• Records:
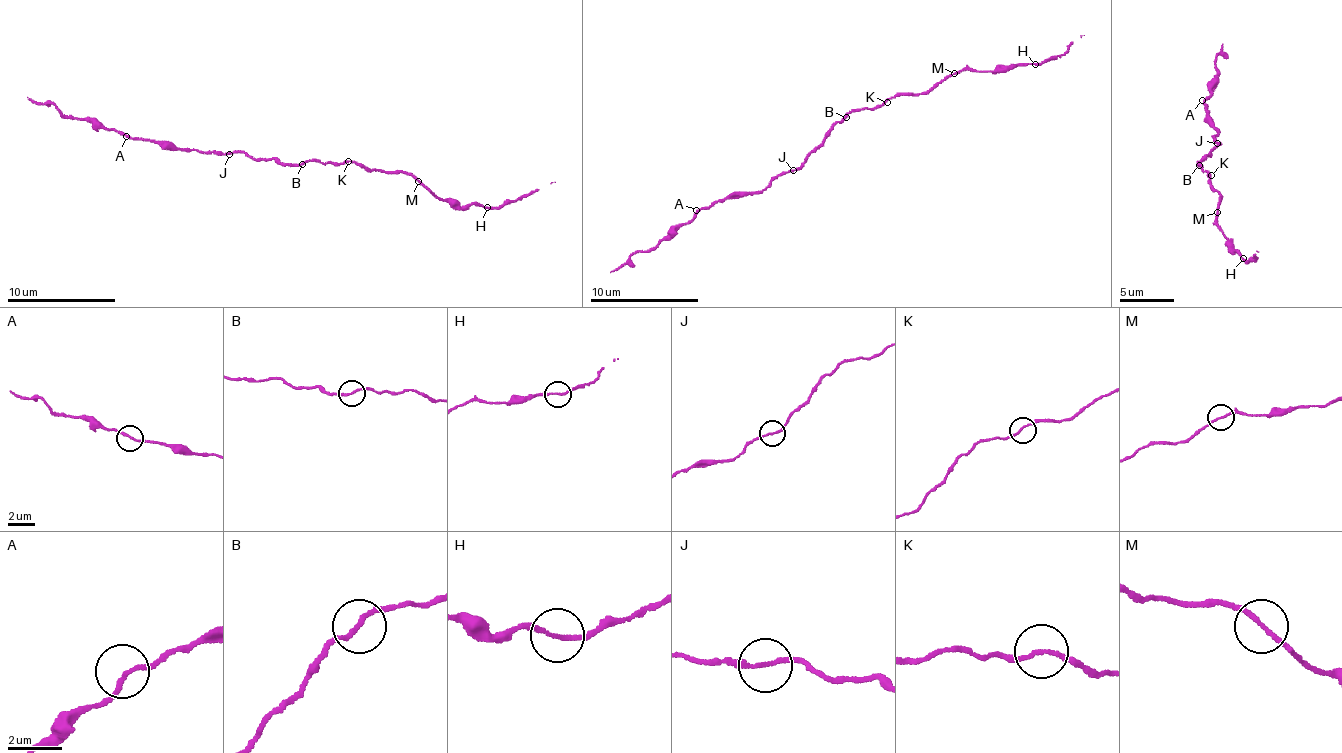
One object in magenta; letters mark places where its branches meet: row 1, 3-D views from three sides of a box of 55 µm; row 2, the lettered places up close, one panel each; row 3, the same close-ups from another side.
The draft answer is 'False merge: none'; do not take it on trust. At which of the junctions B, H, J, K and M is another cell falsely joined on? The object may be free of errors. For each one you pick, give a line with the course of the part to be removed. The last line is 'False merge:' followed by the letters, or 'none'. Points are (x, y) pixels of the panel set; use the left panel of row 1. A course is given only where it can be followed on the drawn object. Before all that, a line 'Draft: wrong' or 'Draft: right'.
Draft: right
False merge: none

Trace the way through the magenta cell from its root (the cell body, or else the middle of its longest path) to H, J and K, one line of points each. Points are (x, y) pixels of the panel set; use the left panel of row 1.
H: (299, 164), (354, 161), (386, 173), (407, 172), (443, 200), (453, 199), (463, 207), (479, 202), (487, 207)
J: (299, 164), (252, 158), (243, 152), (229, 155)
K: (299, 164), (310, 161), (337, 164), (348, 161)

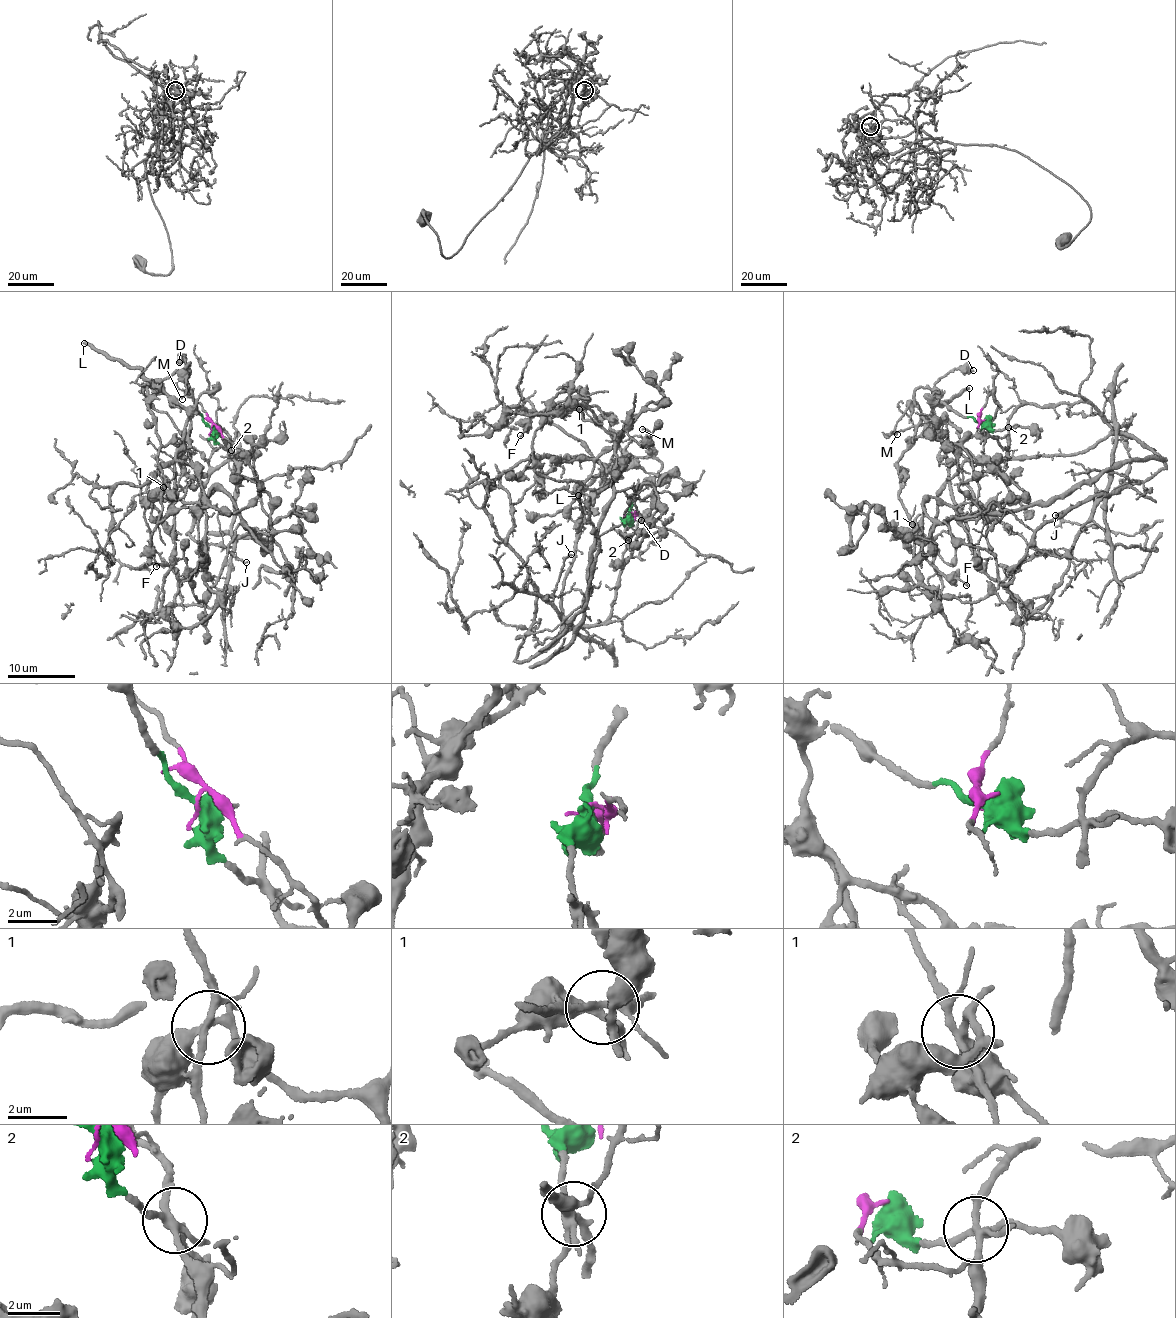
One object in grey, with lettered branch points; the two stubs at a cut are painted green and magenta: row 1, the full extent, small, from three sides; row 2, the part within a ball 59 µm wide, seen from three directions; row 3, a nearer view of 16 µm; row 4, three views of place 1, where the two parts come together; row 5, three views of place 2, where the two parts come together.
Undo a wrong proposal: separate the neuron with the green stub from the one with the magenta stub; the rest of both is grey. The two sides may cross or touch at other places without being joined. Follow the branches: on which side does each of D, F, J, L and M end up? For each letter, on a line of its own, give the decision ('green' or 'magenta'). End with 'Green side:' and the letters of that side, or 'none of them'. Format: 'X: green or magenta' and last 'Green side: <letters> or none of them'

• Work required: Every line containing the string "lettered" should be pulled from the listing and copied.

• Exercise answer:
One object in magenta; letters mark places where its branches meet: row 1, 3-D views from three sides of a box of 55 µm; row 2, the lettered places up close, one panel each; row 3, the same close-ups from another side.
One object in grey, with lettered branch points; the two stubs at a cut are painted green and magenta: row 1, the full extent, small, from three sides; row 2, the part within a ball 59 µm wide, seen from three directions; row 3, a nearer view of 16 µm; row 4, three views of place 1, where the two parts come together; row 5, three views of place 2, where the two parts come together.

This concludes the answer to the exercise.